Namaza başlama tekbiri sırasında kıbleye dönerek “Allahü Ekber” diyerek iki elini kaldıran insan Yüce Yaratıcı’nın huzurunda olduğunun ayrımına vararak vücut diliyle şunu demek ister: “Ben şu anda bütün dünyevi kaygılar ve maddi düşünceleri aklımdan çıkarıyor, Allah’tan başka her şeyi elimin tersiyle arkaya atıyor ve yüce Mevla’nın huzuruna çıkıyorum.” Bu niyet ve duyguyla ibadete başlayan kişi, namaz kılarken Allah’a tam bir yakınlık içinde olacaktır. Bu yakınlaşmadan dolayı olsa gerek “Namaz mü’minin miracıdır.” buyurulmuştur. Miraç sırasında Sevgili Peygamberimiz nasıl ki Allah yakınlığının son noktasını yaşamışsa Müslüman için de namaz, Allah’la beraber olmanın yoludur. Kur’an-ı Kerim’de namazın kötülüklere engel olacağı belirtilir. 

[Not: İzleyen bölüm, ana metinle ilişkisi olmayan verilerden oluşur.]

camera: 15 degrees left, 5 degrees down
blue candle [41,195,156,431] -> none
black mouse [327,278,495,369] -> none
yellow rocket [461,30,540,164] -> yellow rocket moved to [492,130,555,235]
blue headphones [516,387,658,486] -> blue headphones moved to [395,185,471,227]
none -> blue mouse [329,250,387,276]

Namazın her rekâtında okunan Fatiha Suresi’nde insan her daim yalnızca Allah’a ibadet ettiğini, yalnızca ondan yardım dilediğini belirtip; kendisini doğru yola, nimet verdiklerinin yoluna iletmesi için Allah’a dua etmektedir. 

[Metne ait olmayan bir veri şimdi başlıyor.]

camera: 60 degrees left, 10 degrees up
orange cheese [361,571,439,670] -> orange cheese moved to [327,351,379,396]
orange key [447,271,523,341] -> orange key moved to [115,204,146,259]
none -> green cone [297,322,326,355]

Kıyam, ayakta durmak anlamına gelir. Namazda ayakta durmak o yüce varlığın karşısında elleri bağlamış vaziyette beklemek demektir. Bu esnada kişi ile Allah arasında hiçbir kimse yoktur. Namazda bu şekilde saygıyla ayakta duran kişi “Kur’an’dan kolayınıza gelen ayetleri okuyun.” emri gereğince okuduğu sure veya ayetlerle kendisinin bir kul, O’nun ise Rab olduğunu kabul ederek Allah’ı düşünüp O’ndan başkasını kalp ve zihninden siler. Kul, ayakta iken secde yerine, rükûda ayaklarının üzerine, secdede burnunun ucuna, kuudda kucağına, selamda omuzlarına bakıp, “Allah’ı görüyormuş gibi ibadet edin, her ne kadar siz O’nu görmeseniz de muhakkak O sizi görmektedir.” hadis-i şerifinin manasını düşünerek namazda Allah’tan başkasıyla meşgul olmadığını izhar eder ve dini “ihsan” derecesinde yaşar. “Başkasına iyilik yapmak” ve “yaptığı işi güzel yapmak” anlamına gelen ihsan, kulun Allah’a karşı hissettiği derin saygı, bağlılık ve itaat ruhunu ve bu ruh halinin ürünü olan iyi davranışları kapsar. Hz. Peygamber’in “Cibrîl hadisi” diye bilinen hadiste geçen, “İhsan, Allah’ı görür gibi ibadet etmendir; çünkü sen O’nu görmesen de O seni görmektedir.” şeklindeki açıklama veya tanımlaması aynı zamanda ihlas kavramına da karşılık gelmektedir. Gerek ihsan gerekse ihlas olarak kullanılan bu kavram, kulun Allah karşısındaki duruşunu, samimiyetini ve O’na bağlılığını ifade etmesi bakımından dikkat çekicidir. 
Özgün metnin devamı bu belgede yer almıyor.